### Collected data entries
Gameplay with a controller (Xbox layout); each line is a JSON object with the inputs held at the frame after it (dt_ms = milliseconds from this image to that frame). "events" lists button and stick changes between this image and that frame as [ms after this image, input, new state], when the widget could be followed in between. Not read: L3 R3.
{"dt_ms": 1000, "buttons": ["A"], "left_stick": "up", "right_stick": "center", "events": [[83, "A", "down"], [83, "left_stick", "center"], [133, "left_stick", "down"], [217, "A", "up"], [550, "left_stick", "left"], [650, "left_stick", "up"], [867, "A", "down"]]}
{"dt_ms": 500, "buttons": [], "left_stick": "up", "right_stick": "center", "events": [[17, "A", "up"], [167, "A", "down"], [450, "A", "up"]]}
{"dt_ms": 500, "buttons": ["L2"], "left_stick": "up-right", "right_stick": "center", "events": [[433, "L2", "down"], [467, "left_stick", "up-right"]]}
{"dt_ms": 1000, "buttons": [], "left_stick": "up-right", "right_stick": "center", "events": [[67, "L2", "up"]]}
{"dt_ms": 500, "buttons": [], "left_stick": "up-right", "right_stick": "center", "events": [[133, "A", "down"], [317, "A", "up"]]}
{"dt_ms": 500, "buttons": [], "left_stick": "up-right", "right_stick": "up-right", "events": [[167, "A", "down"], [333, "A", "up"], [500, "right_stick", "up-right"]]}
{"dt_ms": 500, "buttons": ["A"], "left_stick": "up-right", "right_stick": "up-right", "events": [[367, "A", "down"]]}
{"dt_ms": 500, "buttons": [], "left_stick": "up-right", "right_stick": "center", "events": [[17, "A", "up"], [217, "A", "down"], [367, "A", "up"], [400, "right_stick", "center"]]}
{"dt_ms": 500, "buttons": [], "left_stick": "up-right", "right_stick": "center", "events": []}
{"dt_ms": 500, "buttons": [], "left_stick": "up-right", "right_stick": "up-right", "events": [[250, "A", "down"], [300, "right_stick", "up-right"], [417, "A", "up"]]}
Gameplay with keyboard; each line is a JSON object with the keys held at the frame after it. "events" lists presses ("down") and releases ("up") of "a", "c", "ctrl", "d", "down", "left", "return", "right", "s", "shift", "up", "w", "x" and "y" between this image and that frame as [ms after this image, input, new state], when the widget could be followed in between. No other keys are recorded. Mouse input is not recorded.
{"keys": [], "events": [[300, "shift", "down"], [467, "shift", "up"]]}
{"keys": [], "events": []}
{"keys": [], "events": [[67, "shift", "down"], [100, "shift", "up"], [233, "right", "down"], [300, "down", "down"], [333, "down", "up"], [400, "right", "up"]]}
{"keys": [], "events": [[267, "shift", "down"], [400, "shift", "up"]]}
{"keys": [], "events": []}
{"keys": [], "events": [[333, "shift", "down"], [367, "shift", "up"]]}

### TASK REQUIREMENTS
Find the word "each" in the entries, and copy every line it shows up in.

### EXERCISE ANSWER
Gameplay with a controller (Xbox layout); each line is a JSON object with the inputs held at the frame after it (dt_ms = milliseconds from this image to that frame). "events" lists button and stick changes between this image and that frame as [ms after this image, input, new state], when the widget could be followed in between. Not read: L3 R3.
Gameplay with keyboard; each line is a JSON object with the keys held at the frame after it. "events" lists presses ("down") and releases ("up") of "a", "c", "ctrl", "d", "down", "left", "return", "right", "s", "shift", "up", "w", "x" and "y" between this image and that frame as [ms after this image, input, new state], when the widget could be followed in between. No other keys are recorded. Mouse input is not recorded.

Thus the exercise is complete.